> REQUIREMENTS: Present the stretch of lines from the one containing "Rendered at 1654 by 931 pixels." through the one containing "title LibreOffice User" as a two-column CSV with columns named instruction and response. Give each instruction and the answer that follows it as one row, with each in a single quoted field and line breaks replaced by spaces.

> DATA IN THIS EXERCISE:

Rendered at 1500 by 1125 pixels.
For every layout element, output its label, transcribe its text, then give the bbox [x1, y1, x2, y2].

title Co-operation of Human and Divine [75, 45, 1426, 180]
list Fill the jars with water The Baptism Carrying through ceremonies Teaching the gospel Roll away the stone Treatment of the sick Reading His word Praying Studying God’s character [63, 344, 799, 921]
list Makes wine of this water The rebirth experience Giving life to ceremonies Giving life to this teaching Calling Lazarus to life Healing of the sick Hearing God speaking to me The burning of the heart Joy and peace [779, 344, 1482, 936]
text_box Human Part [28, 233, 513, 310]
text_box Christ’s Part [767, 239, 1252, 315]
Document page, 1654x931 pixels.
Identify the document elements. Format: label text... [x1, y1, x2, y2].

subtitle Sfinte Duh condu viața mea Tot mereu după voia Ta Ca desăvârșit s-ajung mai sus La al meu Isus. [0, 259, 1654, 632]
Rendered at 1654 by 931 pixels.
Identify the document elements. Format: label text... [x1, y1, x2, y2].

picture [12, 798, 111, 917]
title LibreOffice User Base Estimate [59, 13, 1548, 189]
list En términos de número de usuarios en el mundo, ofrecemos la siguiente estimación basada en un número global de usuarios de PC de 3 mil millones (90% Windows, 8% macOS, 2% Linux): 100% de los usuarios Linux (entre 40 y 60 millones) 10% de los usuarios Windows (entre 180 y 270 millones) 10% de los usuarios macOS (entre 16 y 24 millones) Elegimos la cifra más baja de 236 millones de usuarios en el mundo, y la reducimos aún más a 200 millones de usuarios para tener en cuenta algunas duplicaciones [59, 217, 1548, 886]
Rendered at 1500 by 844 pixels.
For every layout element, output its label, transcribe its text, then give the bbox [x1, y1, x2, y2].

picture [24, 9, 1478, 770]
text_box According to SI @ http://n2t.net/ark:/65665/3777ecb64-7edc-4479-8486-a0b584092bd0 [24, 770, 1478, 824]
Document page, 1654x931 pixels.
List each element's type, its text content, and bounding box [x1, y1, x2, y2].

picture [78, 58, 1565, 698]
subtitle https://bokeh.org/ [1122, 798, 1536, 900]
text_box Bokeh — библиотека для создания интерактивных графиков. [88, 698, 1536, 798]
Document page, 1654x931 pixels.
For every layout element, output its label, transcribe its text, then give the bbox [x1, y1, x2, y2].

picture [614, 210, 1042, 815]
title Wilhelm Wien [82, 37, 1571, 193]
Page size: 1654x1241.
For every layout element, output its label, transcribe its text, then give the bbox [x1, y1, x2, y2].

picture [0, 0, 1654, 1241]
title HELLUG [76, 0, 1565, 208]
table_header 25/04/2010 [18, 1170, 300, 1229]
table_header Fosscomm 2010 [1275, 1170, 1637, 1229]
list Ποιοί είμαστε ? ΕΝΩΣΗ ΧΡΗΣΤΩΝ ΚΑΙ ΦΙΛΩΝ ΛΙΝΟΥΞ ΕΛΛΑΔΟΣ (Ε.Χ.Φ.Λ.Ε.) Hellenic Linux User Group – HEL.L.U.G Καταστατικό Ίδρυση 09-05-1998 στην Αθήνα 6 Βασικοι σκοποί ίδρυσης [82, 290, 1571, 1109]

> OUTPUT BELOW:
instruction,response
"Rendered at 1654 by 931 pixels. Identify the document elements. Format: label text... [x1, y1, x2, y2].","picture [12, 798, 111, 917] title LibreOffice User Base Estimate [59, 13, 1548, 189]"